A editora internacional do blog “The Stage”, Natasha Tripney, está apostando na montagem de Milo Rau como uma das mais comentadas da temporada 2023 na Europa: “Ele é um dos artistas de teatro mais interessantes da atualidade e vai despertar muita atenção. Ele vai lidar com muitas perguntas que nos fazemos sobre a catástrofe climática, sobre o populismo – obviamente, eles começaram o projeto quando Bolsonaro ainda estava no poder”.

O que diz o próprio Milo Rau sobre este projeto ambicioso, que prevê também uma campanha pela produção agrícola sustentável:


No Pará, em 2020 (@arminsmailovicphoto)

“Não estamos apenas criticando e adaptando Sófocles, estamos fazendo uma ocupação da peça, por assim dizer, como o MST ocupa a terra. Com atores, estórias e a sabedoria da Amazônia”.
(...)
Antígona está sendo completamente reescrita nesta apropriação: os rituais amazônicos tomam o lugar dos rituais da antiga Grécia, os coros cantam algo diferente, a música é restaurada. E, na primeira vez que eu li a peça, me disseram: ‘Por que todo mundo se mata no final? A luta continua, não?’ Então reescrevemos o final”.
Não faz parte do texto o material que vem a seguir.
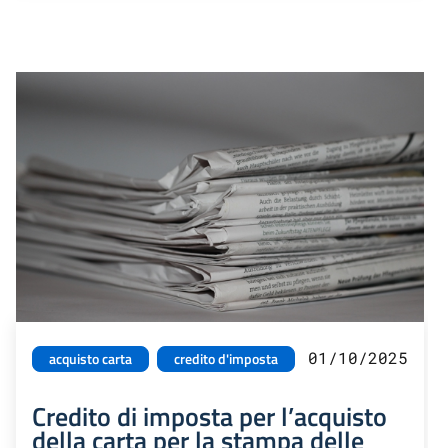
01/10/2025
acquisto carta
credito d'imposta
Credito di imposta per l’acquisto
della carta per la stampa delle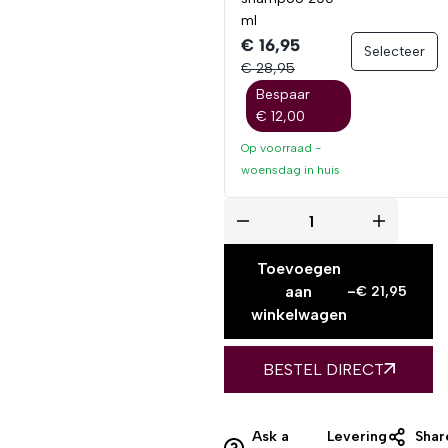
ml
€ 16,95
Selecteer
€ 28,95
Bespaar
€ 12,00
Op voorraad -
woensdag
in huis
Toevoegen
aan
-
€
21,95
winkelwagen
BESTEL DIRECT
Ask a
Levering
Shar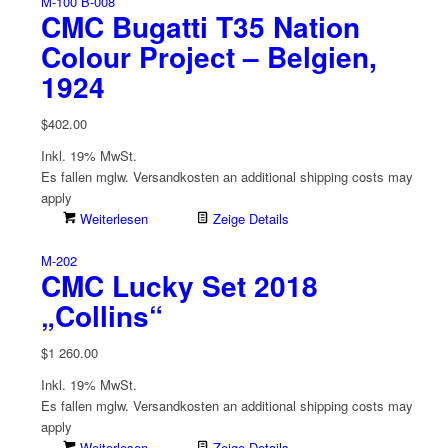
M-100 B-008
CMC Bugatti T35 Nation
Colour Project – Belgien,
1924
$
402.00
Inkl. 19% MwSt.
Es fallen mglw. Versand­kosten an
additional shipping costs may
apply
Weiterlesen
Zeige Details
M-202
CMC Lucky Set 2018
„Collins“
$
1 260.00
Inkl. 19% MwSt.
Es fallen mglw. Versand­kosten an
additional shipping costs may
apply
Weiterlesen
Zeige Details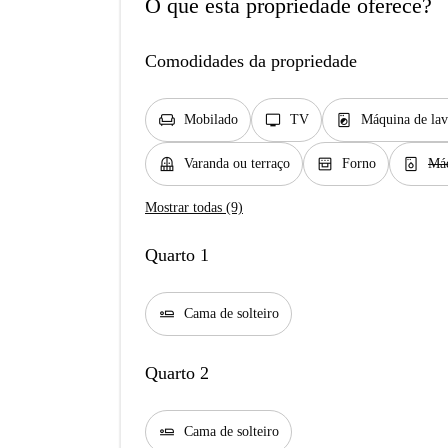
O que esta propriedade oferece?
Comodidades da propriedade
chair
tv
local_laundry_service
Mobilado
TV
Máquina de lav
balcony
oven_gen
dishwasher_gen
Varanda ou terraço
Forno
Máq
Mostrar todas (9)
Quarto 1
airline_seat_flat
Cama de solteiro
Quarto 2
airline_seat_flat
Cama de solteiro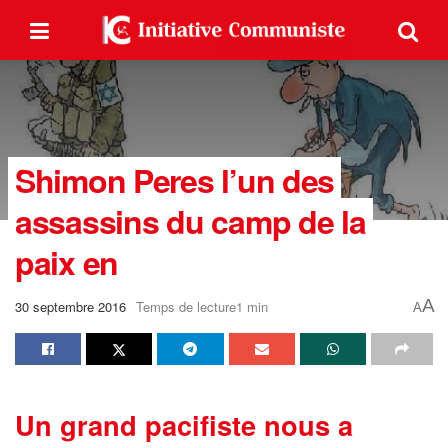
Shimon Peres l’un des
assassins du camp de la
paix en
A
30 septembre 2016
Temps de lecture1 min
A
Un grand pacifiste nous a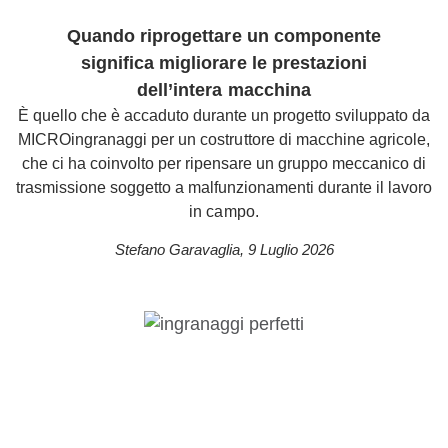
Quando riprogettare un componente
significa migliorare le prestazioni
dell’intera macchina
È quello che è accaduto durante un progetto sviluppato da
MICROingranaggi per un costruttore di macchine agricole,
che ci ha coinvolto per ripensare un gruppo meccanico di
trasmissione soggetto a malfunzionamenti durante il lavoro
in campo.
Stefano Garavaglia
,
9 Luglio 2026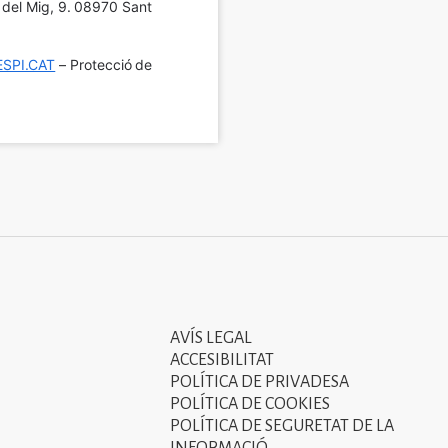
í del Mig, 9. 08970 Sant 
SPI.CAT
 – Protecció de 
AVÍS LEGAL
Tercer
ACCESIBILITAT
menú
POLÍTICA DE PRIVADESA
POLÍTICA DE COOKIES
del
POLÍTICA DE SEGURETAT DE LA
peu
INFORMACIÓ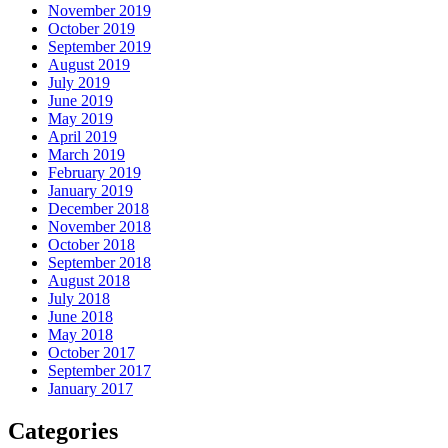
November 2019
October 2019
September 2019
August 2019
July 2019
June 2019
May 2019
April 2019
March 2019
February 2019
January 2019
December 2018
November 2018
October 2018
September 2018
August 2018
July 2018
June 2018
May 2018
October 2017
September 2017
January 2017
Categories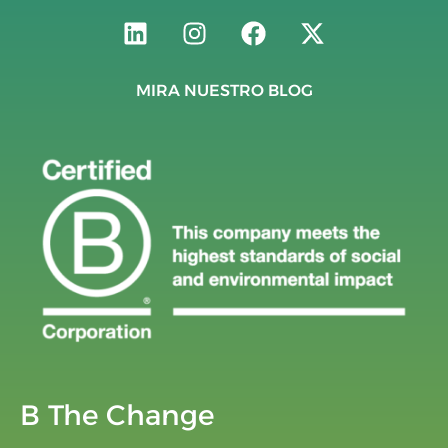
MIRA NUESTRO BLOG
B The Change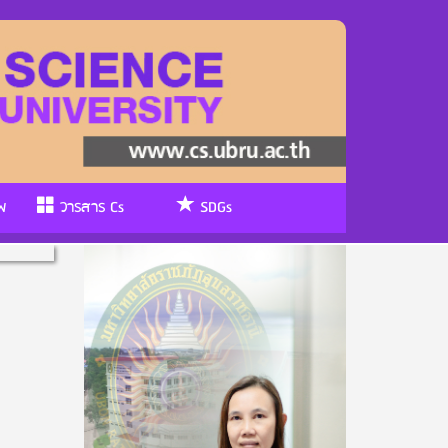
พ
วารสาร Cs
SDGs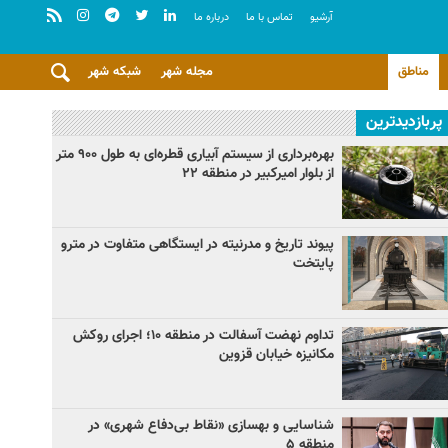
آرشيو
تماس با ما
درباره ما
مناطق
مجله شهر
شبکه شهر
پربازدیدترین
بهره‌برداری از سیستم آبیاری قطره‌ای به طول ۹۰۰ متر
از بلوار امیرکبیر در منطقه ۲۲
پیوند تاریخ و مدرنیته در ایستگاهی متفاوت در مترو
پایتخت
تداوم نهضت آسفالت در منطقه ۱۰؛ اجرای روکش
مکانیزه خیابان قزوین
شناسایی و بهسازی «نقاط بی‌دفاع شهری» در
منطقه ۵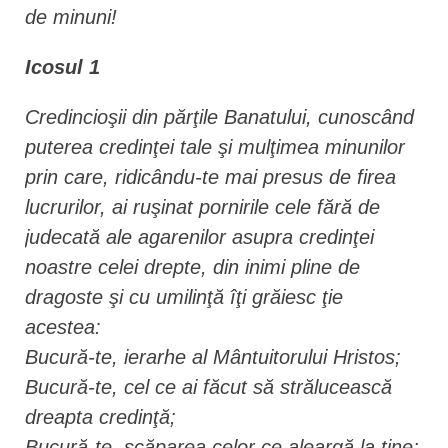
de minuni!
Icosul 1
Credincioşii din părţile Banatului, cunoscând
puterea credinţei tale şi mulţimea minunilor
prin care, ridicându-te mai presus de firea
lucrurilor, ai ruşinat pornirile cele fără de
judecată ale agarenilor asupra credinţei
noastre celei drepte, din inimi pline de
dragoste şi cu umilinţă îţi grăiesc ţie
acestea:
Bucură-te, ierarhe al Mântuitorului Hristos;
Bucură-te, cel ce ai făcut să strălucească
dreapta credinţă;
Bucură-te, scăparea celor ce aleargă la tine;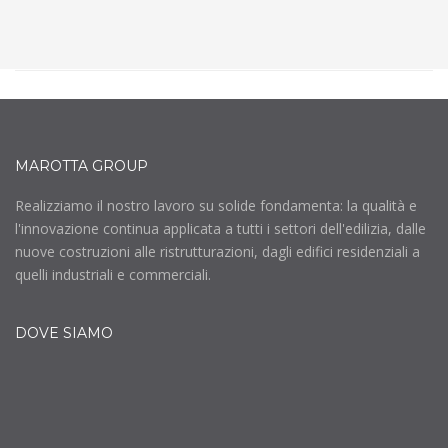
MAROTTA GROUP
Realizziamo il nostro lavoro su solide fondamenta: la qualità e
l'innovazione continua applicata a tutti i settori dell'edilizia, dalle
nuove costruzioni alle ristrutturazioni, dagli edifici residenziali a
quelli industriali e commerciali.
DOVE SIAMO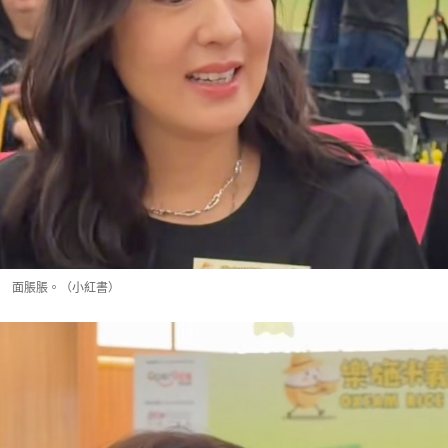
面脹脹。（小紅書）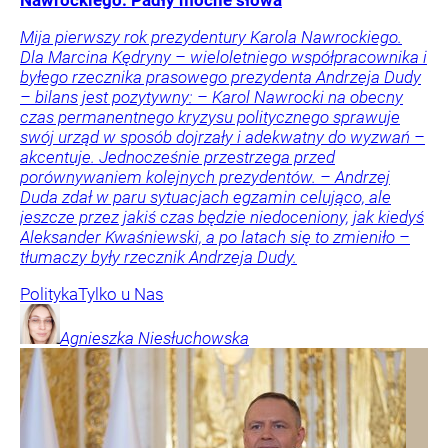
Nawrockiego. Padły mocne słowa
Mija pierwszy rok prezydentury Karola Nawrockiego.
Dla Marcina Kędryny – wieloletniego współpracownika i
byłego rzecznika prasowego prezydenta Andrzeja Dudy
– bilans jest pozytywny: – Karol Nawrocki na obecny
czas permanentnego kryzysu politycznego sprawuje
swój urząd w sposób dojrzały i adekwatny do wyzwań –
akcentuje. Jednocześnie przestrzega przed
porównywaniem kolejnych prezydentów. – Andrzej
Duda zdał w paru sytuacjach egzamin celująco, ale
jeszcze przez jakiś czas będzie niedoceniony, jak kiedyś
Aleksander Kwaśniewski, a po latach się to zmieniło –
tłumaczy były rzecznik Andrzeja Dudy.
Polityka
Tylko u Nas
Agnieszka
Niesłuchowska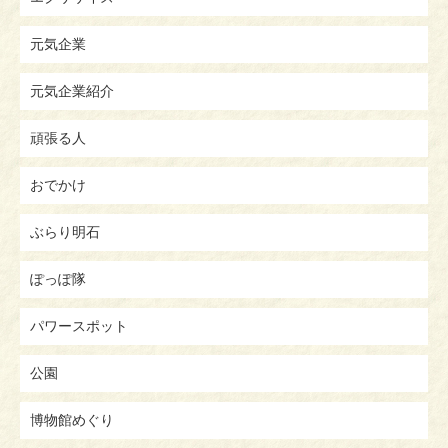
元気企業
元気企業紹介
頑張る人
おでかけ
ぶらり明石
ぽっぽ隊
パワースポット
公園
博物館めぐり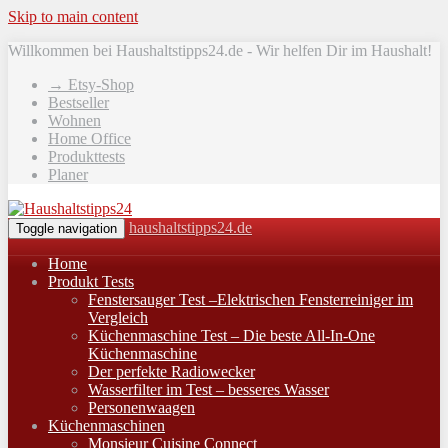
Skip to main content
Willkommen bei Haushaltstipps24.de - Wir helfen Dir im Haushalt!
→ Etsy-Shop
Bestseller
Wohnen
Home Office
Produkttests
Planer
haushaltstipps24.de
Toggle navigation
Home
Produkt Tests
Fenstersauger Test –Elektrischen Fensterreiniger im
Vergleich
Küchenmaschine Test – Die beste All-In-One
Küchenmaschine
Der perfekte Radiowecker
Wasserfilter im Test – besseres Wasser
Personenwaagen
Küchenmaschinen
Monsieur Cuisine Connect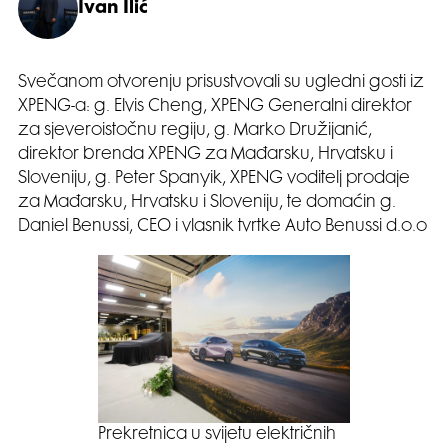
Ivan Ilić
Svečanom otvorenju prisustvovali su ugledni gosti iz
XPENG-a: g. Elvis Cheng, XPENG Generalni direktor
za sjeveroistočnu regiju, g. Marko Družijanić,
direktor brenda XPENG za Mađarsku, Hrvatsku i
Sloveniju, g. Peter Spanyik, XPENG voditelj prodaje
za Mađarsku, Hrvatsku i Sloveniju, te domaćin g.
Daniel Benussi, CEO i vlasnik tvrtke Auto Benussi d.o.o
Prekretnica u svijetu električnih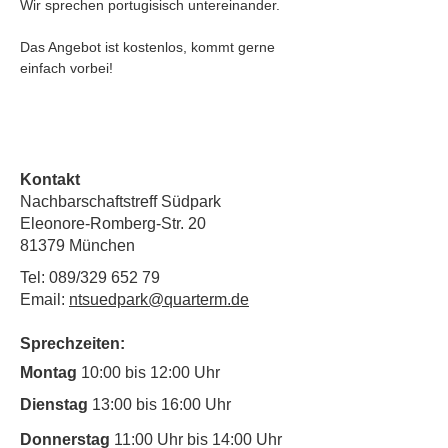
Wir sprechen portugisisch untereinander. 
Das Angebot ist kostenlos, kommt gerne 
einfach vorbei!
Kontakt
Nachbarschaftstreff Südpark
Eleonore-Romberg-Str. 20
81379 München
Tel: 089/329 652 79
Email:
ntsuedpark@quarterm.de
Sprechzeiten:
Montag
10:00 bis 12:00 Uhr
Dienstag
13:00 bis 16:00 Uhr
Donnerstag
11:00 Uhr bis 14:00 Uhr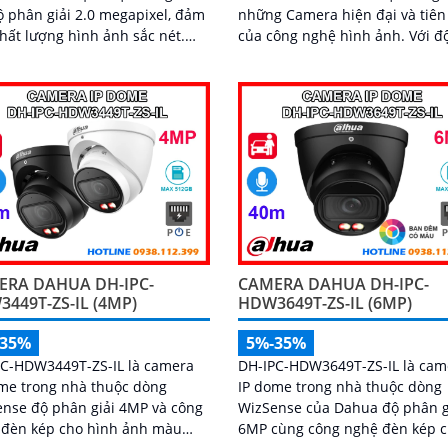
ộ phân giải 2.0 megapixel, đảm
những Camera hiện đại và tiên
hất lượng hình ảnh sắc nét.
của công nghệ hình ảnh. Với độ
khả năng quan sát ban đêm
phân giải Ultra 2k, camera man
 qua hồng...
chất lượng hình ảnh sắc nét và
tiết cho các công trình quan tr
ERA DAHUA DH-IPC-
CAMERA DAHUA DH-IPC-
449T-ZS-IL (4MP)
HDW3649T-ZS-IL (6MP)
-35%
5%-35%
PC-HDW3449T-ZS-IL là camera
DH-IPC-HDW3649T-ZS-IL là cam
me trong nhà thuộc dòng
IP dome trong nhà thuộc dòng
nse độ phân giải 4MP và công
WizSense của Dahua độ phân g
 đèn kép cho hình ảnh màu
6MP cùng công nghệ đèn kép 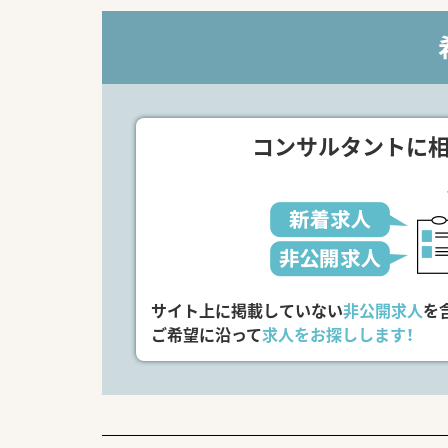
【募集背景と求める人物像につい
■東海エリアにおける出店強化
■年齢は58歳位まで相談可能
■経験の有無に関わらず、周囲
【法人特徴について】
■創業150年以上の歴史を誇り
コンサルタントに
■利便性と信頼性を集約した店
■音声入力薬歴やピッキングサ
サイト上に掲載していない
非公開求人
を
ご希望に沿って
求人をお探しします！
Por fim, algumas informações mais consistentes sobre o que se passa nesses bastidores, excertos traduzidos do press kit:

No Pará, em 2020 (@arminsmailovicphoto)


A performance brasileira acontecerá em 17 de abril de 2023 nos locais que simbolizam o conflito do estado brasileiro contra os sem-terra e a população indígena: na estrada bloqueada que corta a floresta onde ocorreu o massacre, na fazenda posteriormente ocupada pelos sobreviventes e habitada até hoje, e nas matas e nas aldeias da população indígena.

O diretor brasileiro Fernando Nogari (@fernando.nogari), conhecido por seus videoclipes para a cantora Selena Gomez, está fazendo um filme sobre os bastidores de “Antígona na Amazônia”, documentando o contexto político, o processo de ensaio e de produção e a situação política em geral no que é provavelmente o hotspot decisivo da nossa época.